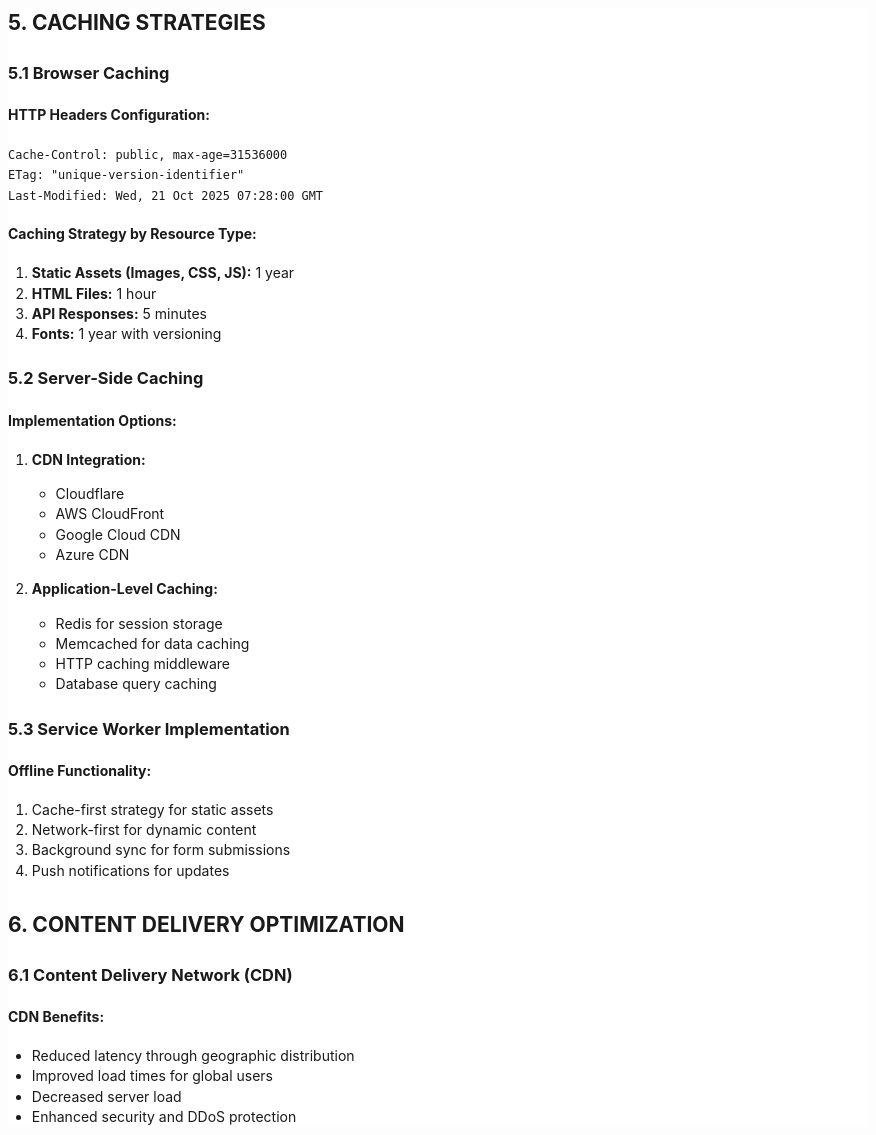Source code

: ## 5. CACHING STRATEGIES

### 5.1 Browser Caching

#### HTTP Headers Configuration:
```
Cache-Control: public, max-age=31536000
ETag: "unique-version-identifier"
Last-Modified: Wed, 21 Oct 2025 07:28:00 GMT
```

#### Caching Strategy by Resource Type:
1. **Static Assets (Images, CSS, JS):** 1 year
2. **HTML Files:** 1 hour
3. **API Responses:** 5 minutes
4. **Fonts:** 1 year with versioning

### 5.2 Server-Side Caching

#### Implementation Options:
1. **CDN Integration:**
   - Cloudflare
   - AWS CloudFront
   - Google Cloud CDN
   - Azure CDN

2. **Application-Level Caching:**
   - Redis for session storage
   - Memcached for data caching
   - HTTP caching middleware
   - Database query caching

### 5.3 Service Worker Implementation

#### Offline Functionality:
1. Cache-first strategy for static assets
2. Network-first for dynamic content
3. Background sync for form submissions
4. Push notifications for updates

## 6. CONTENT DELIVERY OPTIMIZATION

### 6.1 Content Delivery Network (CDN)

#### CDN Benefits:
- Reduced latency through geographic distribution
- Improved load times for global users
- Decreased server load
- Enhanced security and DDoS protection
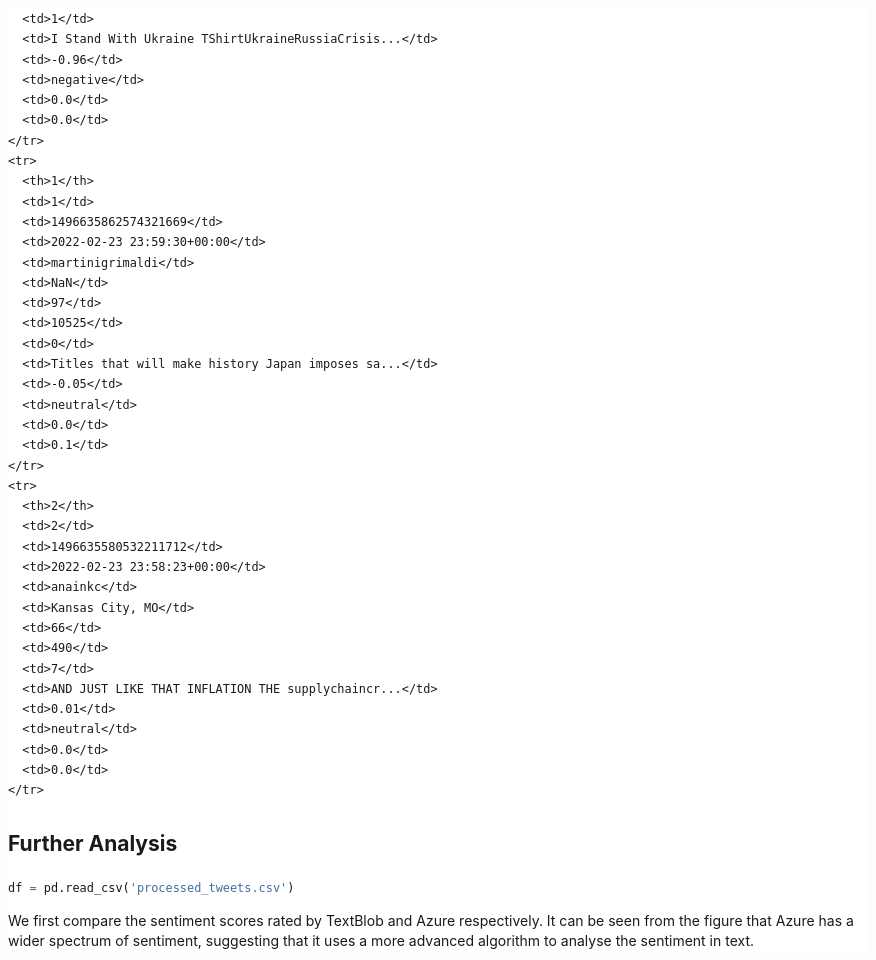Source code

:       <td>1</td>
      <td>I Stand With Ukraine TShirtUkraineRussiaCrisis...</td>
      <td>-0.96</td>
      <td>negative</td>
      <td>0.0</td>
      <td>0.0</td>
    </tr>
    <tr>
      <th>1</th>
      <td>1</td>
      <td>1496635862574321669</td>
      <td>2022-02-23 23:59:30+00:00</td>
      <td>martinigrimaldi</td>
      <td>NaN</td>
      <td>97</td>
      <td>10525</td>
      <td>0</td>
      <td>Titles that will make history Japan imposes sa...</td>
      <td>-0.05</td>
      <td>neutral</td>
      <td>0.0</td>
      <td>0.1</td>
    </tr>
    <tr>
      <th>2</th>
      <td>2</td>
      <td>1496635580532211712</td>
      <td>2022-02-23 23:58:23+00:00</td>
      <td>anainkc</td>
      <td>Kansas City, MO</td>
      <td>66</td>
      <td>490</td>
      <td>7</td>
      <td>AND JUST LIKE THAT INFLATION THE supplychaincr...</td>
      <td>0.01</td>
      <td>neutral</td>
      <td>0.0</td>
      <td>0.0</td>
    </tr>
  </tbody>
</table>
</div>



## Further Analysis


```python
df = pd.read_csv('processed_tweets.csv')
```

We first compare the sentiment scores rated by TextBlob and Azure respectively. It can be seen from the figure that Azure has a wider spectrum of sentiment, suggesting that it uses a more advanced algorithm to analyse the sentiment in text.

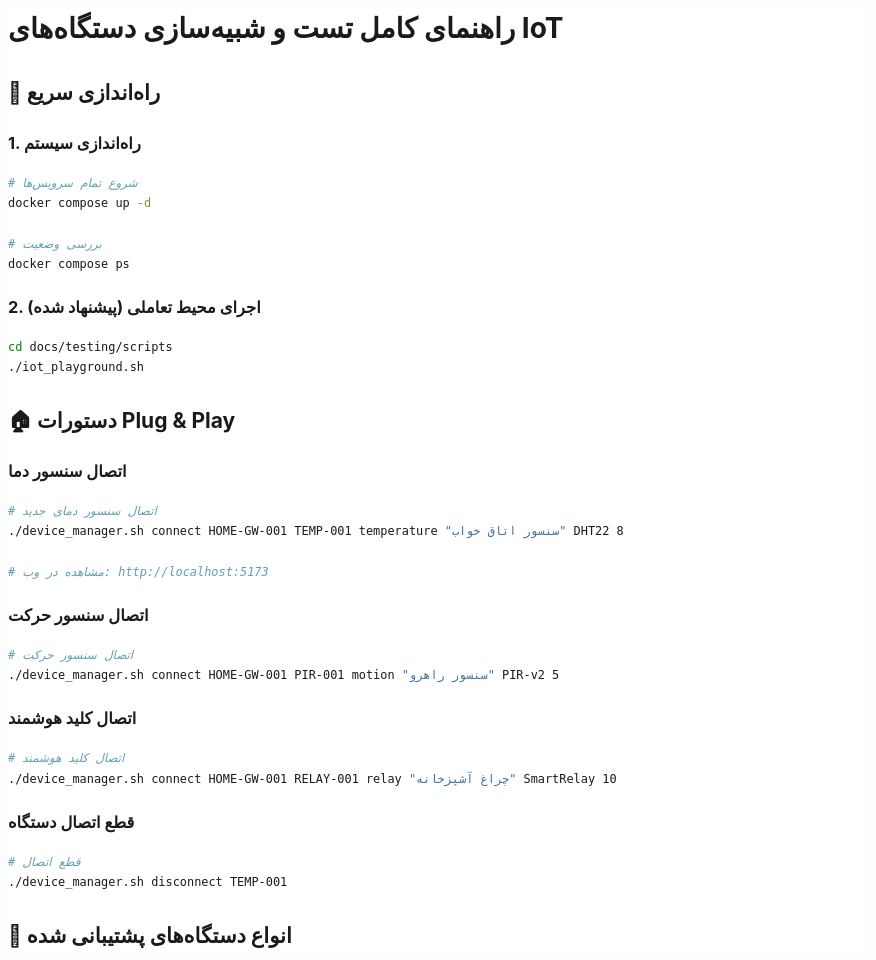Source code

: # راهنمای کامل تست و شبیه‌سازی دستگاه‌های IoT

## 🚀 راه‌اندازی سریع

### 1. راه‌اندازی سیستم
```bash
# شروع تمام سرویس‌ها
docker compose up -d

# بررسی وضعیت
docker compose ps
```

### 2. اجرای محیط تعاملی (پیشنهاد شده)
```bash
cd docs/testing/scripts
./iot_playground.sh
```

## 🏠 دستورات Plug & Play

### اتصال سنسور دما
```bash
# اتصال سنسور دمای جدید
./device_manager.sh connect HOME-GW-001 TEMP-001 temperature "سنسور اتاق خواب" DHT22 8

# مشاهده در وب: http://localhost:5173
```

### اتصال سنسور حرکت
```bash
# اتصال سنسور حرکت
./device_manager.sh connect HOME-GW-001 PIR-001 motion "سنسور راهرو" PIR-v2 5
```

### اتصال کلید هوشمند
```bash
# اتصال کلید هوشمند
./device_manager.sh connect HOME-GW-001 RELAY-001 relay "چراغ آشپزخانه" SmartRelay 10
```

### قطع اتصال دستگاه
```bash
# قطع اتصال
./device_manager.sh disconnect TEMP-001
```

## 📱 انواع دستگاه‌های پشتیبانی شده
**********
# What is expected
Wherever a line in the data above holds "اتصال", copy that line.

# Written answer
### اتصال سنسور دما
# اتصال سنسور دمای جدید
### اتصال سنسور حرکت
# اتصال سنسور حرکت
### اتصال کلید هوشمند
# اتصال کلید هوشمند
### قطع اتصال دستگاه
# قطع اتصال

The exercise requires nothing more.